State at the end of STAT 430 and ASTR 596
At the end of STAT 430 (Data Science Programming Methods) and ASTR 596 (AI in Astronomy), this repository had:
- Code to download a subset of 3050 light curves out of 7491 light curves in Kepler_KOI_DV_wget.bat
- Preprocessing: Filling up missing values using Stineman interpolation. The interpolation method is fixed and ‘anomalies’ in interpolated values are not treated.
- Modeling: Builds LSTM autoencoder with fixed hyperparameters.
- Postprocessing: Since large number of anomalies were identified using LSTM autoencoder, phase folding was applied to filter the anomalies and consider only the anomalies that fit the period
- Code main.R to invoke the whole pipeline. It is wrapped using docopt, so it can be executed directly using command line
There were several constraints during the execution of the project: in terms of resources and portability. Therefore, the code was tested only on 36 light curves. Manual observation of the light curves showed that the model had a good recall - it detected all exoplanet transits, but it had poor precision - there were many periodic false detections.
Areas covered (Updated 2019/06/05)
- Shiny dashboard: application link.
- SQLite database containing start and end indices of identified transits, user base with hashed password.
- Image caching removed; images are generated on-the-fly from raw data and indices.
- Customize button: creates a user-specific copy of the indices (blank by default). Editing option has not been added.
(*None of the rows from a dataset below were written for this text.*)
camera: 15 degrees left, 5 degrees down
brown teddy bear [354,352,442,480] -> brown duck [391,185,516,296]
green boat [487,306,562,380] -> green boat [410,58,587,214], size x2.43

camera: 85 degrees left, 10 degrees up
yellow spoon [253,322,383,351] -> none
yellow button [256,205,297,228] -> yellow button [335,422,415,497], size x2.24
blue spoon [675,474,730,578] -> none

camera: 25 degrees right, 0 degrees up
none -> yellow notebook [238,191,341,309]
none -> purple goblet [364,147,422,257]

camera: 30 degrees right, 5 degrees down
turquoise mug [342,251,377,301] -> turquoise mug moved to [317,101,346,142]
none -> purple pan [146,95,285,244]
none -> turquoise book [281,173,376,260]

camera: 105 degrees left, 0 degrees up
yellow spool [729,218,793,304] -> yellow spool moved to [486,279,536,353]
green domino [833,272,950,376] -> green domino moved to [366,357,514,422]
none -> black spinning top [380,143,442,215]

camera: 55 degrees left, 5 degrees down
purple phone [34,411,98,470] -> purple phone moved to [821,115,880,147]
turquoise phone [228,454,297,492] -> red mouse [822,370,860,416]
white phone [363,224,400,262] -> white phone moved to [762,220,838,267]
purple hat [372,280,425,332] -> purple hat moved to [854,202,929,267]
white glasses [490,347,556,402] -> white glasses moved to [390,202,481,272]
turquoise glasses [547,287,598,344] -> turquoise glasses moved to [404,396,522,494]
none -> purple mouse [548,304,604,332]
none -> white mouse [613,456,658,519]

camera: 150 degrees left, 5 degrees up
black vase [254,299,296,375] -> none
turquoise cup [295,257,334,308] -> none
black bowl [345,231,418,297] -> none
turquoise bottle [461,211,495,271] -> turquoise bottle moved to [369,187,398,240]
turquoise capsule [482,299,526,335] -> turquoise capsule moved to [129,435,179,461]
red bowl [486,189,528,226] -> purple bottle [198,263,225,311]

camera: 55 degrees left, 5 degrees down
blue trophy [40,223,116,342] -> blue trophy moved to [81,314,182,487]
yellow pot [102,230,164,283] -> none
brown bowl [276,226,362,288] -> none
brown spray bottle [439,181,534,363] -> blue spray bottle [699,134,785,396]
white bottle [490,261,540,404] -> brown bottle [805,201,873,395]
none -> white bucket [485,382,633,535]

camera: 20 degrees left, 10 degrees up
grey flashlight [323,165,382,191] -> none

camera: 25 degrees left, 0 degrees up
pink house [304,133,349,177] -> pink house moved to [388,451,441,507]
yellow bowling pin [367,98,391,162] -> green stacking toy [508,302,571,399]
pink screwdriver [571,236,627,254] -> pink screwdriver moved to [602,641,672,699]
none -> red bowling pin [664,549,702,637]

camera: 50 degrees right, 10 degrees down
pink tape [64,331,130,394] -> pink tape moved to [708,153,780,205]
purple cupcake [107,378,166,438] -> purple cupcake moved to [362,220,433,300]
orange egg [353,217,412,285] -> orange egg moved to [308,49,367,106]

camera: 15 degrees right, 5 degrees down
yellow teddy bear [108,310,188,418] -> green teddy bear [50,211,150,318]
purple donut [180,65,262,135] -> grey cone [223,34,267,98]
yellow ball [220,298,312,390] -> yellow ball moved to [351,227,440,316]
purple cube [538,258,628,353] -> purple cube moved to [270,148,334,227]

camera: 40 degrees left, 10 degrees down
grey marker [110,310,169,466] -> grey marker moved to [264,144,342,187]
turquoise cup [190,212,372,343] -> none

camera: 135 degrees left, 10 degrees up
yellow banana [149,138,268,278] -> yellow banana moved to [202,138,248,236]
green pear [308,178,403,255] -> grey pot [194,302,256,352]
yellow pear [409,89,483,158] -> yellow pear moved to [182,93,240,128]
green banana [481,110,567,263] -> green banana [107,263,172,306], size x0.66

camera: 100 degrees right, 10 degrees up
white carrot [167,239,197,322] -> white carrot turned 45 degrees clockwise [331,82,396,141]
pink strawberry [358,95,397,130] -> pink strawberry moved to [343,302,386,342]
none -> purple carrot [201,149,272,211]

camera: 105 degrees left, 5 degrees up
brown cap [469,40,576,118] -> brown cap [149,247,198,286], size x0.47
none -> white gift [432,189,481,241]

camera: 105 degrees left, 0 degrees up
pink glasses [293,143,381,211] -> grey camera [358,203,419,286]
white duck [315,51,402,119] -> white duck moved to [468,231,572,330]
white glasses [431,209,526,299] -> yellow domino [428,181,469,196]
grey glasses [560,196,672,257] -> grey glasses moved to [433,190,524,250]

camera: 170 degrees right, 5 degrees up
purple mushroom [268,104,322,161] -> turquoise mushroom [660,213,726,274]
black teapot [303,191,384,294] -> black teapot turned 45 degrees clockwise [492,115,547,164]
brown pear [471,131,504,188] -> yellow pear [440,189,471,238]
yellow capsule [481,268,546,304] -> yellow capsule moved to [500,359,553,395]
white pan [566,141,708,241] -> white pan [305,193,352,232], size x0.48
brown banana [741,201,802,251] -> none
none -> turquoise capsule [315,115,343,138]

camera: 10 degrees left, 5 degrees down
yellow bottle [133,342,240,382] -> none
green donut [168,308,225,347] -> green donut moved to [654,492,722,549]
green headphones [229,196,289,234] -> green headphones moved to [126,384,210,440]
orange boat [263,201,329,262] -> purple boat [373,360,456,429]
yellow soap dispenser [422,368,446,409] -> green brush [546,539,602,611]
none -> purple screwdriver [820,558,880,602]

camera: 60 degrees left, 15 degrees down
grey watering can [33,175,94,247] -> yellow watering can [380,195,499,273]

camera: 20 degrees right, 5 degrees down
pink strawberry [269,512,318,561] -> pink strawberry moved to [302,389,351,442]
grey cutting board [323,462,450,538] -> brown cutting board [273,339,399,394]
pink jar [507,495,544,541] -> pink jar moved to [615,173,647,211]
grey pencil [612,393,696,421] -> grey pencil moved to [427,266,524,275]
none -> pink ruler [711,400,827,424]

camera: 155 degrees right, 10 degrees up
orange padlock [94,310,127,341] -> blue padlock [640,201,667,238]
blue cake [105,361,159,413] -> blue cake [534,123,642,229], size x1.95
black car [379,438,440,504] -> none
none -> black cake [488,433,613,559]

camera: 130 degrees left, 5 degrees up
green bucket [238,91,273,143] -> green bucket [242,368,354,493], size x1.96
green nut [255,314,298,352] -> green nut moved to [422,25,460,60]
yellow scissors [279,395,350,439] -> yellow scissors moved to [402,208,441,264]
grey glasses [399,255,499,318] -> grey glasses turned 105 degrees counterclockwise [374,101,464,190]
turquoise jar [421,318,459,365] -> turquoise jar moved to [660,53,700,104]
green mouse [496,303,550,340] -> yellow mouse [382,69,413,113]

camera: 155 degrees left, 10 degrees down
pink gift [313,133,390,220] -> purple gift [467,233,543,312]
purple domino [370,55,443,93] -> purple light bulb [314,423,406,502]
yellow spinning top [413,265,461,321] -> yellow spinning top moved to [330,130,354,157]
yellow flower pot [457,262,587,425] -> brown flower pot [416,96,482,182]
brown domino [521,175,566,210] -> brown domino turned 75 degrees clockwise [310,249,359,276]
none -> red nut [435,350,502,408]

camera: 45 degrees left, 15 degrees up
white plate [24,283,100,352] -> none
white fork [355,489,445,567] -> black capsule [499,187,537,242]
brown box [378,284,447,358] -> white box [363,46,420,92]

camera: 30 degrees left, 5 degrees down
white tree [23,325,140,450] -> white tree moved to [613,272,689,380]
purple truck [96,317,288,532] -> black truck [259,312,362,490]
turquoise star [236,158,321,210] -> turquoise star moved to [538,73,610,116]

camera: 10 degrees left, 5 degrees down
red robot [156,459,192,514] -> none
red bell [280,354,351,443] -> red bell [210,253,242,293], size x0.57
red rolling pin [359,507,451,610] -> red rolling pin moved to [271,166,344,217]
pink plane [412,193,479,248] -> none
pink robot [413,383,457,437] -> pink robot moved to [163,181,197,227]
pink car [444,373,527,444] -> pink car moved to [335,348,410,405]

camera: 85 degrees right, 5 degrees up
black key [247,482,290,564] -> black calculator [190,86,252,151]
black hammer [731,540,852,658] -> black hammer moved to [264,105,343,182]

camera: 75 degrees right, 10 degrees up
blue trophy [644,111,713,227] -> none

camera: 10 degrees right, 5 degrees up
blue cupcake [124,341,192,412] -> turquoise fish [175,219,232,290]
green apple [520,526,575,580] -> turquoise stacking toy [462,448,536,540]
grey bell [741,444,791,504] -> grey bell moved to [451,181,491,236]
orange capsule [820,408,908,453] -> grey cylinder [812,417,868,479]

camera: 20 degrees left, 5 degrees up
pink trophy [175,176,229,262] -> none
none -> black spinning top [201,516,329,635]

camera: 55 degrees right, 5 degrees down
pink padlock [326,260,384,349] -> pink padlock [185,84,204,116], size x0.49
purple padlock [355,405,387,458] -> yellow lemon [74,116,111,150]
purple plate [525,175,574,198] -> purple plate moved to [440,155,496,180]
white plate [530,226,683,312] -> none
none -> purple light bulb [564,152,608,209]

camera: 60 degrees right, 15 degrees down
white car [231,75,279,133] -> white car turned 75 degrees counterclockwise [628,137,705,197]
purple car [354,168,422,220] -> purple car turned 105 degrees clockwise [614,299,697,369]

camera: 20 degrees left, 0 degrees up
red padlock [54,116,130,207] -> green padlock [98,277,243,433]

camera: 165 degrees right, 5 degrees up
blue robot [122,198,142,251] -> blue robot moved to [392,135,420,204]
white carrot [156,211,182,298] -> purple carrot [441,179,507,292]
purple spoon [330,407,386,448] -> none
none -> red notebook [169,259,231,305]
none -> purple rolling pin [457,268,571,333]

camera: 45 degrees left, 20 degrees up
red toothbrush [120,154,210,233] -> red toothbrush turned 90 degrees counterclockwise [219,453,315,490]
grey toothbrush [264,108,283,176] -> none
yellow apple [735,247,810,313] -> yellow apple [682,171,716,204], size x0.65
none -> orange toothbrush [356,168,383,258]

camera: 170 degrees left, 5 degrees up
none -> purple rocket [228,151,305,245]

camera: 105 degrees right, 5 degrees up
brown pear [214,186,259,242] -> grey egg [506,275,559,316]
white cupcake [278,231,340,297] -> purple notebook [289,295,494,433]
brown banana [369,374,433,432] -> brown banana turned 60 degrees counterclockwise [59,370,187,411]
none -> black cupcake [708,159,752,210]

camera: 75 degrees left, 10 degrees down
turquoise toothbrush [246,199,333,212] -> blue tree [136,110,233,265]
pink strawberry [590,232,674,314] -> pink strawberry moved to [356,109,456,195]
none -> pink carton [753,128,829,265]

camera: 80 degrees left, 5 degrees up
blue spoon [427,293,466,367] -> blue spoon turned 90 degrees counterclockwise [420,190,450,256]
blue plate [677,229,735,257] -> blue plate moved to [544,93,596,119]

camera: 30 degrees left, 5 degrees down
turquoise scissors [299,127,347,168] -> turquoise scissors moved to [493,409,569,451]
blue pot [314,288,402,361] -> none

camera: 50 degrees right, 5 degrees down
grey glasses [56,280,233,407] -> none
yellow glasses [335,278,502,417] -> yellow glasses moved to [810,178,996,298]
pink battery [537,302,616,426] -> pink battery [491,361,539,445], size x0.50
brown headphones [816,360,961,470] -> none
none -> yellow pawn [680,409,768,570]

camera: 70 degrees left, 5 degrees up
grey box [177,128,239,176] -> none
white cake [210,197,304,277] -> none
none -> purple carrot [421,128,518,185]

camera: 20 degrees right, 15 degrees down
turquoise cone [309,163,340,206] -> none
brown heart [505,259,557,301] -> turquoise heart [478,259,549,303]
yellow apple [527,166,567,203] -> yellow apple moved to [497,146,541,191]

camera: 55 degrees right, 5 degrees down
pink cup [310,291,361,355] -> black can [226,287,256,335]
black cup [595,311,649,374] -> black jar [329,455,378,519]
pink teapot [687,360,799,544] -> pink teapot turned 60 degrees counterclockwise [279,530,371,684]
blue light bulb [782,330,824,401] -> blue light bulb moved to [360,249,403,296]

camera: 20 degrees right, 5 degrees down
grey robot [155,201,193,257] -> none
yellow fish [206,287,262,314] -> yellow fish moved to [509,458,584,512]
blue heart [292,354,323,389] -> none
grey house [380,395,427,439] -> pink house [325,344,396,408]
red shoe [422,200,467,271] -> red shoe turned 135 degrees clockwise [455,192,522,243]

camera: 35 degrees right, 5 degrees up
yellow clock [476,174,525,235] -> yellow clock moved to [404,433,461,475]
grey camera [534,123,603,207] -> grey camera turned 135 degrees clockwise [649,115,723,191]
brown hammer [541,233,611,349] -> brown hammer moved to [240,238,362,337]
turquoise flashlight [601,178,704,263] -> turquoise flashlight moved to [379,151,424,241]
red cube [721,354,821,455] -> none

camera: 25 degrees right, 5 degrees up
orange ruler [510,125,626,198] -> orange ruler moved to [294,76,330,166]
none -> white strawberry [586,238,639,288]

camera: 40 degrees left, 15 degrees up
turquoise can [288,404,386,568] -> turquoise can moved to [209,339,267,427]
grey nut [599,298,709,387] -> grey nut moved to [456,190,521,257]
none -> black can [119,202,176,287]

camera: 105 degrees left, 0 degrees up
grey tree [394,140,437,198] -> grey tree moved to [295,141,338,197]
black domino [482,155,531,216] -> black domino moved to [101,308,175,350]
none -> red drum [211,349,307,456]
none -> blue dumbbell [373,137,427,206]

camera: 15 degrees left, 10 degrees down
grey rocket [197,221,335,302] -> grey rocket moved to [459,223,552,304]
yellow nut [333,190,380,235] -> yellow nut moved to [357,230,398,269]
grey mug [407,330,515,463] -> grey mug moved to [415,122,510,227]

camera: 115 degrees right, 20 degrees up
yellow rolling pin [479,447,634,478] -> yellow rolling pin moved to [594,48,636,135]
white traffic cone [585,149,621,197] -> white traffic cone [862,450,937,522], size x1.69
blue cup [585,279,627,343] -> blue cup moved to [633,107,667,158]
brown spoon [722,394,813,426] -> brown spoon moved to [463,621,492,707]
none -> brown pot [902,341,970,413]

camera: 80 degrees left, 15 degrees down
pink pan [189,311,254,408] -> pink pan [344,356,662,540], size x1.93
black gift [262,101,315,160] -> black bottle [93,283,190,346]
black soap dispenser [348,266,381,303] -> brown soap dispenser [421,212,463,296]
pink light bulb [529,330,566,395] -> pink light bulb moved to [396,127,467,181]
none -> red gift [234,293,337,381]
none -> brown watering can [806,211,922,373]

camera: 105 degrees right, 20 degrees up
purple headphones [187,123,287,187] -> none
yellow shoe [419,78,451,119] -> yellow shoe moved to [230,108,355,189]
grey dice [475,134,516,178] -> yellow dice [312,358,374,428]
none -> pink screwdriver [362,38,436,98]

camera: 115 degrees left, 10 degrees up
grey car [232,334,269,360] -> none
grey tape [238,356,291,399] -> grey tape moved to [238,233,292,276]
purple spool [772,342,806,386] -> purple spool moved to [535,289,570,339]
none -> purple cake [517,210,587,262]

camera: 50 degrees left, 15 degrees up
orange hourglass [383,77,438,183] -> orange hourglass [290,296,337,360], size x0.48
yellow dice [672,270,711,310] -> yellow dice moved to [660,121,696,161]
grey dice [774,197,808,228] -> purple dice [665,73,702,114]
- Reset button: removes user-specific copy and uses default model based indices.
Areas to focus
- Implement astronomy based ideas to filter out false detections - eg: remove detections above the mean.
- User access control.
Soon (Updated 2019/06/05)
- Create a platform indepdent package in R that can run automatically.
- Bandit algorithm to provide visibility on quality of users and tags to refine the crowdsourcing.
- Figure out reticulate issue in deployment of application on shinyapps.io.
Maybe later (Updated 2019/05/07)
- Hyperparameter turning.
- Download whole bulk data.
- Crowdsource the manual tagging of identified candidates.
Long term goal (2019/05/07 - needs no update)
- Build a platform that can identify patterns (exoplanets) and reason why those detections are true.
- Slowly improve the accuracy of detection.
- Apply unsupervised learning to other problems in Astronomy and try to reason why things are the way they are.
Contributing
- Currently this idea is freely available to everyone! I want to make this big - not for my personal benefit, but for the benefit of the whole community of deep learning and astronomy enthusiasts.